Though once thought to be the owner of a tavern in East Setauket, no primary sources support this fact. President George Washington stayed overnight during his 1790 tour of Long Island and was explicit that it was not a tavern in his description of it.

==Culper ring==
===Background===
In December 1778, General George Washington's chief of intelligence—and Culper Ring spymaster Major Benjamin Tallmadge—recruited Jonas Hawkins as a clandestine courier to bring messages to Setauket from New York City, where the group's leader, Abraham Woodhull was gathering information.  From there, the coded correspondence could be relatively easily forwarded to Tallmadge.   At first, the ring employed just Hawkins in the role, but by early summer, Roe had joined the group as an alternate rider, who would take messages the 55 mi between the group's two major centers of operation, Setauket, New York, and New York City.  At the time, both cities were occupied by the British.

===Work as spy ===
Roe and Hawkins passed the messages from New York City to operative Caleb Brewster on Long Island.  Brewster would take them across the Sound to Tallmadge at Fairfield, Connecticut.  From there, Tallmadge forwarded the messages to Washington.

Roe served the Culper spy ring as a courier by secretly relaying its messages beginning in early 1779.  He claimed to be conducting business as a merchant in order to avoid suspicion and pass through the British checkpoints.   Roe became the sole dispatch carrier for the ring after July 1779, when Tallmadge gave Roe–but not Hawkins–a code number in his code index.  Hawkins increasing paranoia had led him to abandon the mission at that time.

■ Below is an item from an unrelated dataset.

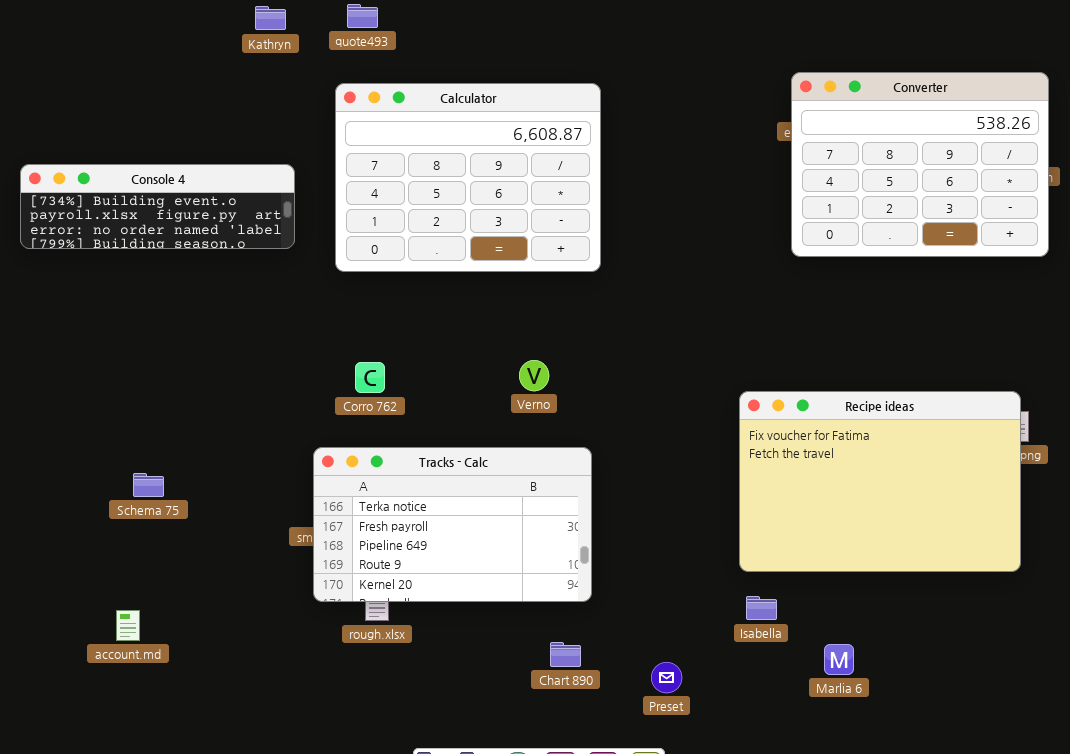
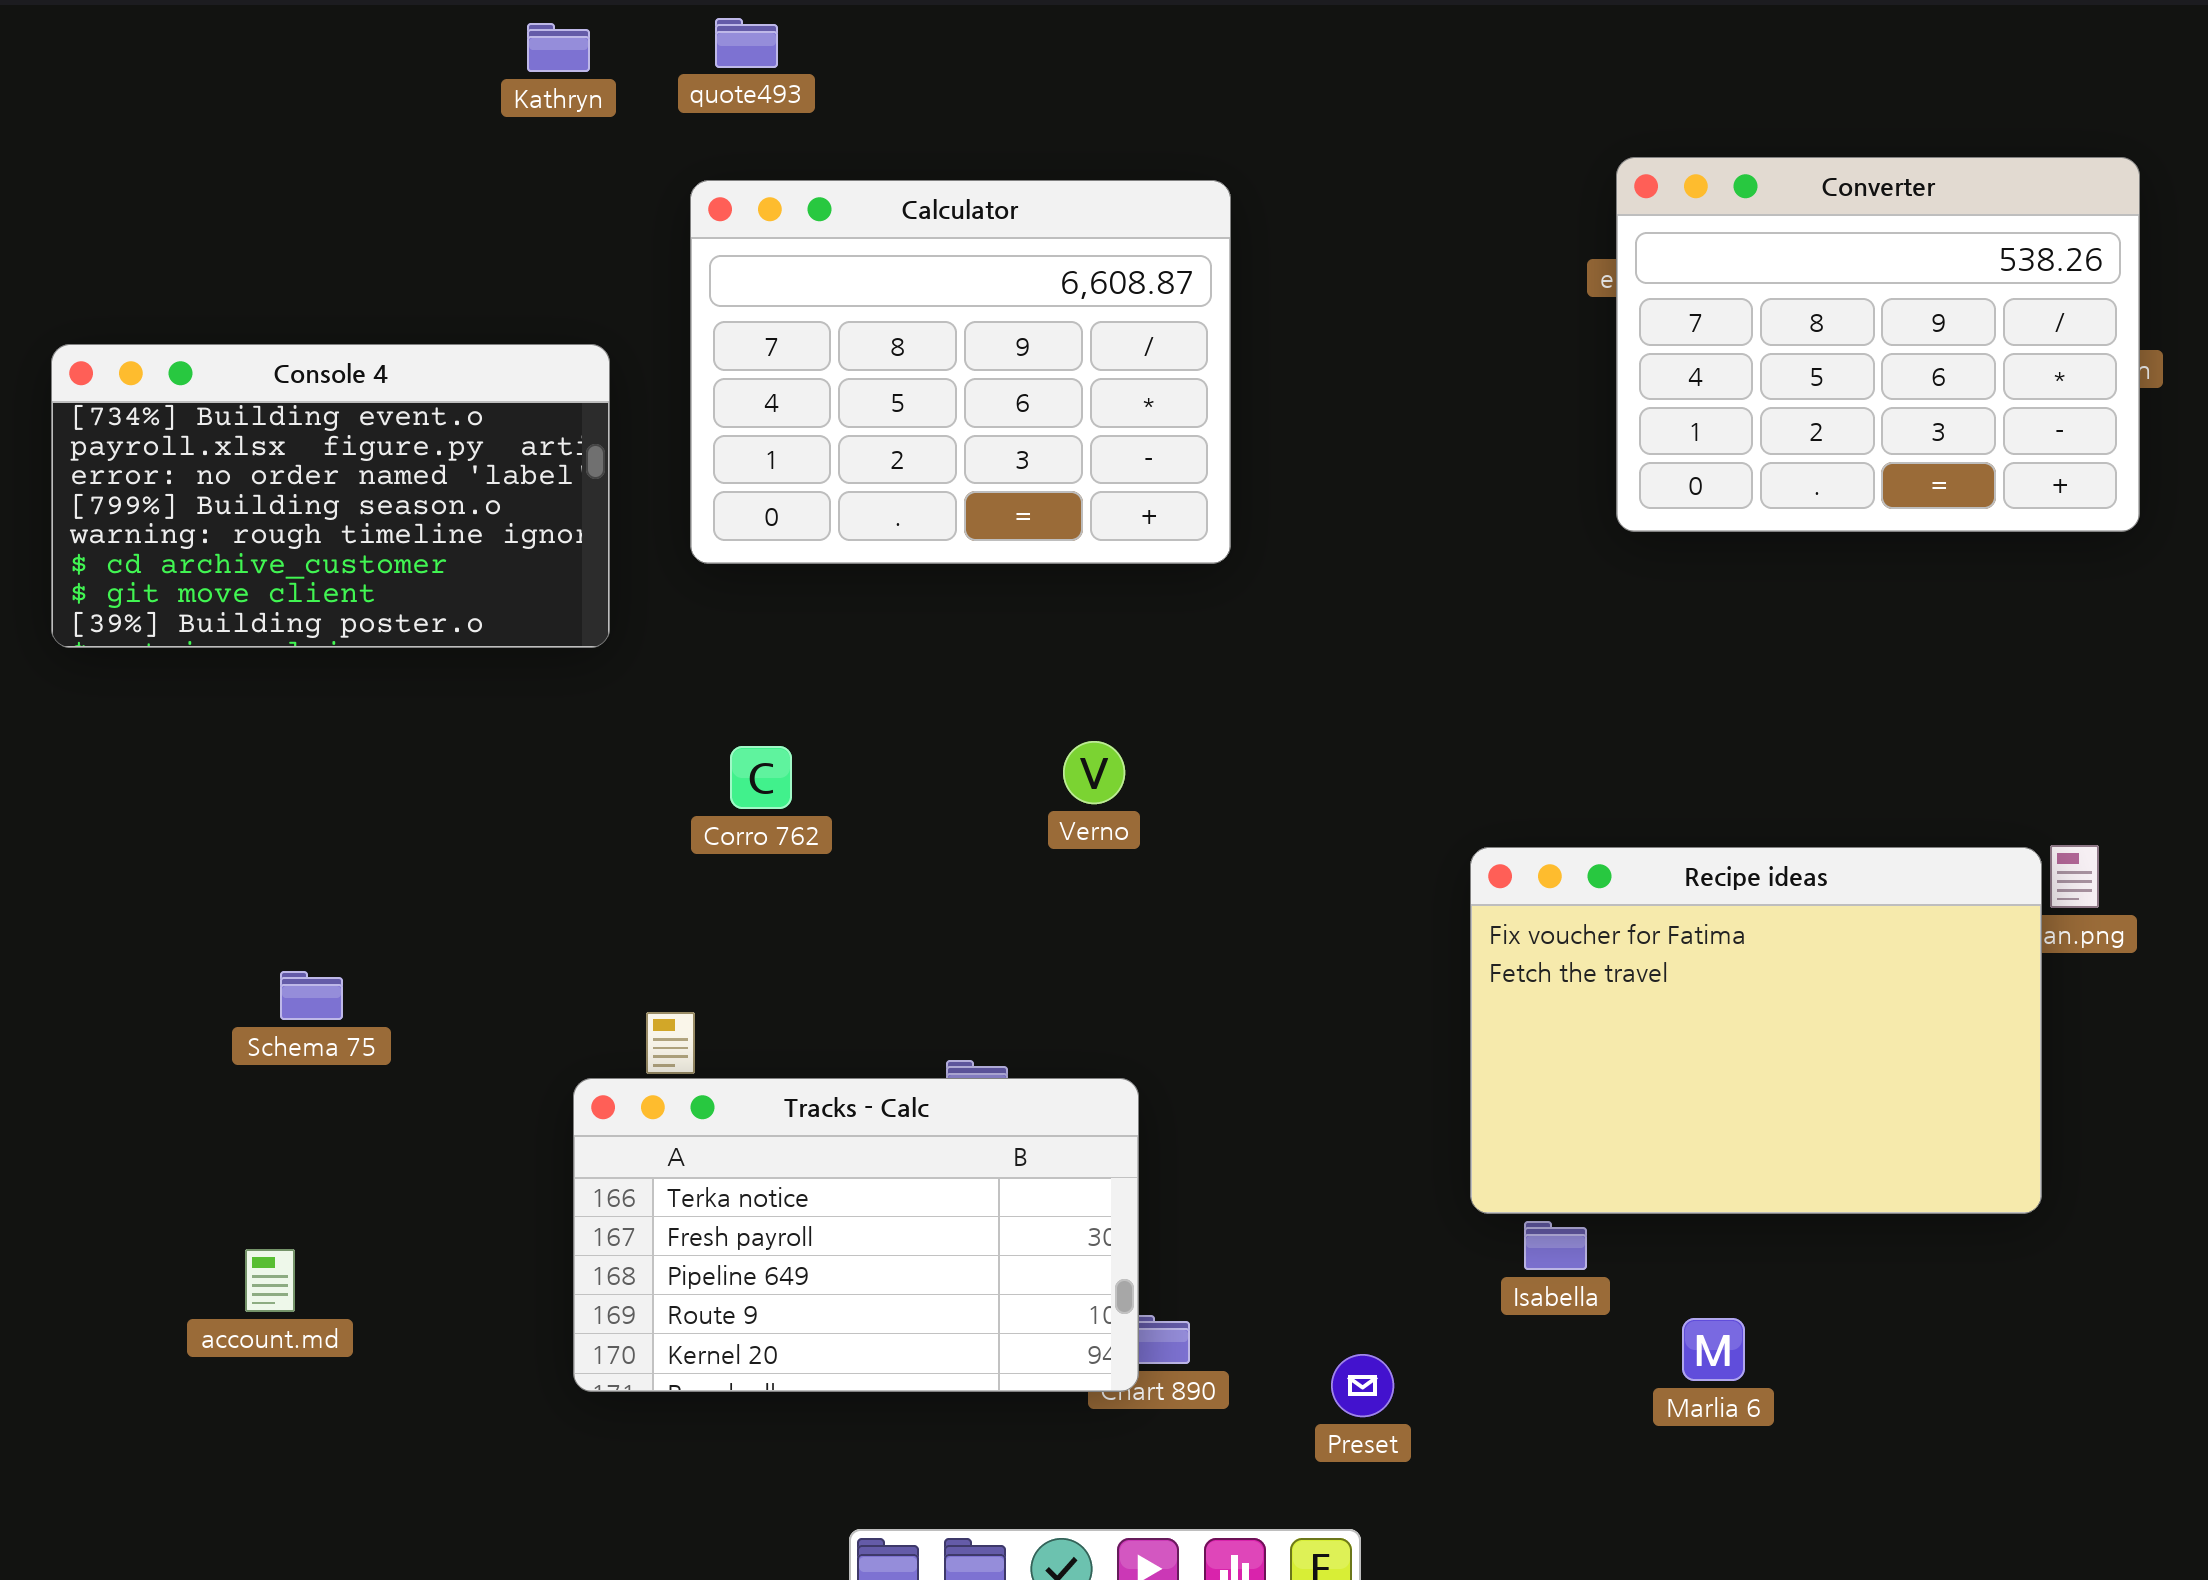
Console 4: [20,164,295,249] -> [51,344,610,648], resized
Recipe ideas: [739,391,1021,572] -> [1470,847,2042,1214], moved
Tracks - Calc: [313,447,592,602] -> [573,1078,1139,1392], moved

===In historical records===
Because Roe traveled over 1000 miles on horseback performing his missions during the war, he has been called the "Paul Revere of Long Island."  In 2015, a letter written by loyalist soldier Nehemiah Marks to Adjutant General Oliver De Lancey, head of British Army Intelligence following Major John Andre’s capture and execution, was uncovered.  The document contained information that brothers Nathaniel and Philip Roe were part of the "Long Island spy network," but the allegations were neither investigated nor acted upon.

==Later life==
After the war, Roe continued to live in Setauket.  He became a captain in Lieutenant Colonel David Pierson's New York militia regiment in Suffolk County, New York, in 1787.  He and his family settled the area which would become the town of Patchogue on Long Island's south shore in 1798. Specifically, he settled on the area known as Pine Neck within East Patchogue and operated a farm there.

Roe died in Suffolk County in 1830 at the age of 82; and was buried in the family graveyard.  His body was eventually re-interred in the Cedar Grove Cemetery, in Patchogue, after the town was founded by a descendant.